Das Ehepaar forderte vom Veranstalter Schadenersatz, im Detail
  • Ersatz für entgangene Gold- und Geldgeschenke im Wert von 8.250 Euro
  • Ersatz der bereits entstandenen vorgerichtlichen Kosten für Rechtsanwälte
  • Ersatz weiterer Kosten, die für das Ausweichen auf einen anderen Raum anfielen.

Steuerhinterziehung auch noch belohnen? Nicht mit dem OLG!

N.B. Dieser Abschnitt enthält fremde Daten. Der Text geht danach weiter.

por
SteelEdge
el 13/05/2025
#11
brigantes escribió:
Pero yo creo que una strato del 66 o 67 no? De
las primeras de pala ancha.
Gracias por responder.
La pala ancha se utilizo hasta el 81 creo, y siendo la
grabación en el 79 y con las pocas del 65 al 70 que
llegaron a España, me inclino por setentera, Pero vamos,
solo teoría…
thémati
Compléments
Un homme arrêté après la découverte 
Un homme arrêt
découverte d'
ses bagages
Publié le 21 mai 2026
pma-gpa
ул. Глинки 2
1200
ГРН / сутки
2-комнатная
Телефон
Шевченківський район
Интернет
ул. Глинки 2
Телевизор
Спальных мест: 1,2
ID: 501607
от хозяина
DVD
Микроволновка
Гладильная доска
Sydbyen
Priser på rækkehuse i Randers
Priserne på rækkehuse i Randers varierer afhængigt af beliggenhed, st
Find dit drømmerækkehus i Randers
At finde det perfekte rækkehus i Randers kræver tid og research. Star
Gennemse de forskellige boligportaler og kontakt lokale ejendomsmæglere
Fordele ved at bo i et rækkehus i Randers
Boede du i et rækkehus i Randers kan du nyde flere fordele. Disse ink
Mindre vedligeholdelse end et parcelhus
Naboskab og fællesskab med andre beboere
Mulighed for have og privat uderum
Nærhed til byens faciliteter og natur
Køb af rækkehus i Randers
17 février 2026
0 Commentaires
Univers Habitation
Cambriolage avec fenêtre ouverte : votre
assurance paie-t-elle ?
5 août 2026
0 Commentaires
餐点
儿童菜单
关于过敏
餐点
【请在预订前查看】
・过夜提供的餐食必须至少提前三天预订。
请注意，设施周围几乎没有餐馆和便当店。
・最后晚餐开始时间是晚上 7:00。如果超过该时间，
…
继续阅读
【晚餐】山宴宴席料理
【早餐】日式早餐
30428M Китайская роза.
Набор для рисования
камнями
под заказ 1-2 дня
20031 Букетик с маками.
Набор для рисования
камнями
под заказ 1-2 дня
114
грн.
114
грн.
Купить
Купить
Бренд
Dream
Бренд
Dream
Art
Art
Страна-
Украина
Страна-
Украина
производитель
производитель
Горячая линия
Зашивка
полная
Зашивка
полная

Das OLG entschied wie das Landgericht, dass das Ehepaar keinen Anspruch auf Prozesskostenbeihilfe hätte und wies die Beschwerde zurück. Ein Schadenersatzanspruch käme nur dann in Frage, wenn der Vertrag ordentlich abgewickelt worden wäre. Da jedoch angedacht war, durch die „schwarze“ Bezahlung der Feierlichkeiten eine Steuerhinterziehung zu begehen, führte das OLG in seiner Pressemitteilung aus, dass der Vertrag im Gesamten nichtig sei. Ein Schadenersatzanspruch käme dementsprechend nicht in Frage.
 
Zudem klärte das OLG, dass ein Schadenersatzanspruch für entgangene Geschenke ohnehin nicht bestanden hätte, selbst wenn der Vertrag ordnungsgemäß zustande gekommen wäre. Schließlich wäre eine Hochzeit keine gewerbliche Veranstaltung, deren Ziel es sei, Gewinne zu erzielen. Der Veranstalter hätte lediglich die Pflicht gehabt, seine Räumlichkeiten zur Verfügung zu stellen – ob und in welcher Höhe das Brautpaar Geschenke erhalten hätte, liegt nicht in seinem Verantwortungsbereich.
 
Damit hat das OLG zwei klare Grundsätze deutlich gemacht:
  1. Schadenersatzansprüche bestehen nicht, wenn ein Vertrag auf einer „schwarzen“ Abrechnung beruht.
  2. Für Geschenke kommt kein Schadenersatzanspruch in Frage.